Abbiamo sempre detto che la rivalutazione del lavoro non avrà un effetto correttivo, né comporterà tagli, perché sarà possibile scegliere gli anni migliori, per colmare le lacune. Questo è raccomandato nella Carta di Toledo. L’obiettivo è lavorare davanti alle nuove realtà del mercato del lavoro, dove gli anni migliori di contributi non sono gli ultimi. In effetti, abbiamo scoperto che per il 30% dei lavoratori gli ultimi anni sono stati davvero brutti. Ciò consentirebbe una maggiore equità. Sarà finanziariamente neutrale, non ci saranno più spese, ma non ci saranno nemmeno risparmi.
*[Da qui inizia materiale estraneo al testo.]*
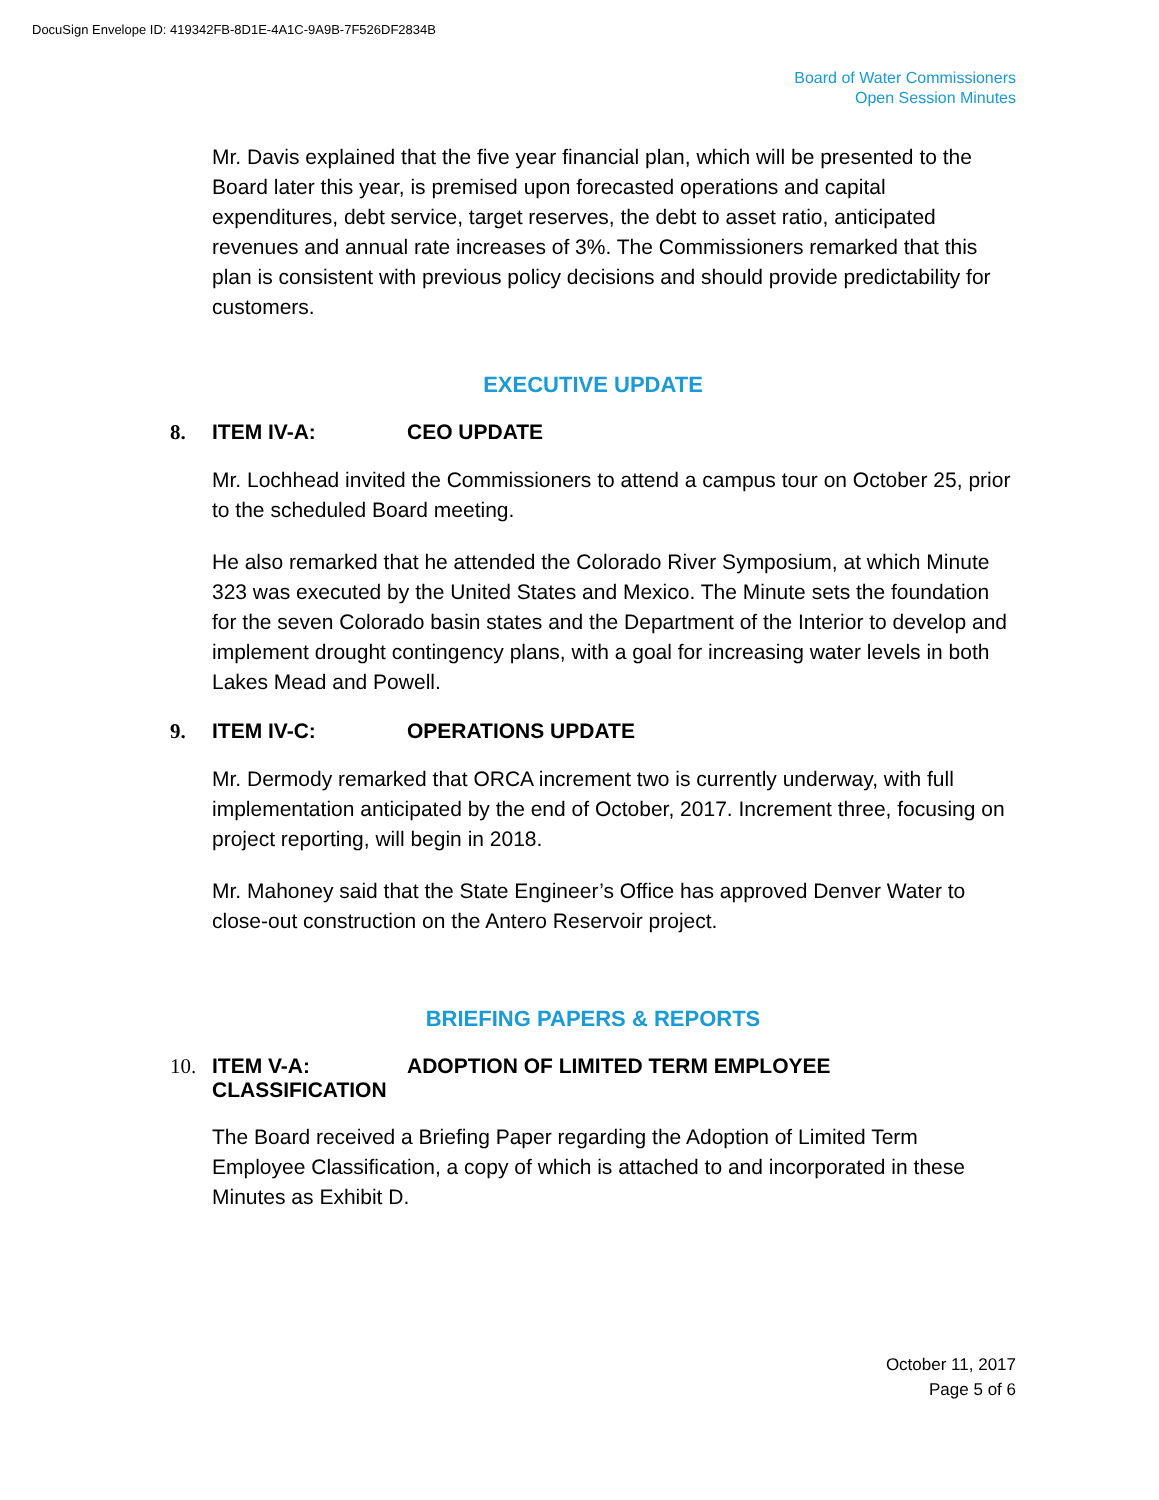DocuSign Envelope ID: 419342FB-8D1E-4A1C-9A9B-7F526DF2834B
Board of Water Commissioners
Open Session Minutes
Mr. Davis explained that the five year financial plan, which will be presented to the Board later this year, is premised upon forecasted operations and capital expenditures, debt service, target reserves, the debt to asset ratio, anticipated revenues and annual rate increases of 3%. The Commissioners remarked that this plan is consistent with previous policy decisions and should provide predictability for customers.
EXECUTIVE UPDATE
8. ITEM IV-A: CEO UPDATE
Mr. Lochhead invited the Commissioners to attend a campus tour on October 25, prior to the scheduled Board meeting.
He also remarked that he attended the Colorado River Symposium, at which Minute 323 was executed by the United States and Mexico. The Minute sets the foundation for the seven Colorado basin states and the Department of the Interior to develop and implement drought contingency plans, with a goal for increasing water levels in both Lakes Mead and Powell.
9. ITEM IV-C: OPERATIONS UPDATE
Mr. Dermody remarked that ORCA increment two is currently underway, with full implementation anticipated by the end of October, 2017. Increment three, focusing on project reporting, will begin in 2018.
Mr. Mahoney said that the State Engineer’s Office has approved Denver Water to close-out construction on the Antero Reservoir project.
BRIEFING PAPERS & REPORTS
10. ITEM V-A: ADOPTION OF LIMITED TERM EMPLOYEE
CLASSIFICATION
The Board received a Briefing Paper regarding the Adoption of Limited Term Employee Classification, a copy of which is attached to and incorporated in these Minutes as Exhibit D.
October 11, 2017
Page 5 of 6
Tutto questo è d’accordo con Bruxelles?
Sì, l’hanno approvato in modo impeccabile. Tutto è incluso nel piano di risanamento. Bruxelles accetta il modo in cui viene affrontata la sostenibilità delle pensioni attraverso queste misure di stabilizzazione della spesa, che devono poi essere affrontate nel ministero delle Finanze, nell’amministrazione statale nel suo insieme. Questa è la logica di questi componenti.
Si aspetta che il Partito popolare aderisca alla Convenzione?
Sì, semplicemente esaminiamo le raccomandazioni della Carta di Toledo e la votiamo.
È ottimista sulla negoziazione del nuovo sistema contributivo per i lavoratori autonomi?
Succederà sì o sì, siamo d’accordo. È un passo molto importante.
E la penale per i contratti brevissimi?
Consegniamo immediatamente. L’idea è di legare la penalità per le quotazioni di tempi che si rinnovano in un mese. Tutto ciò che abbiamo fatto finora e le cose che stiamo per affrontare sono pietre miliari nel piano di risanamento. Dobbiamo incontrarlo.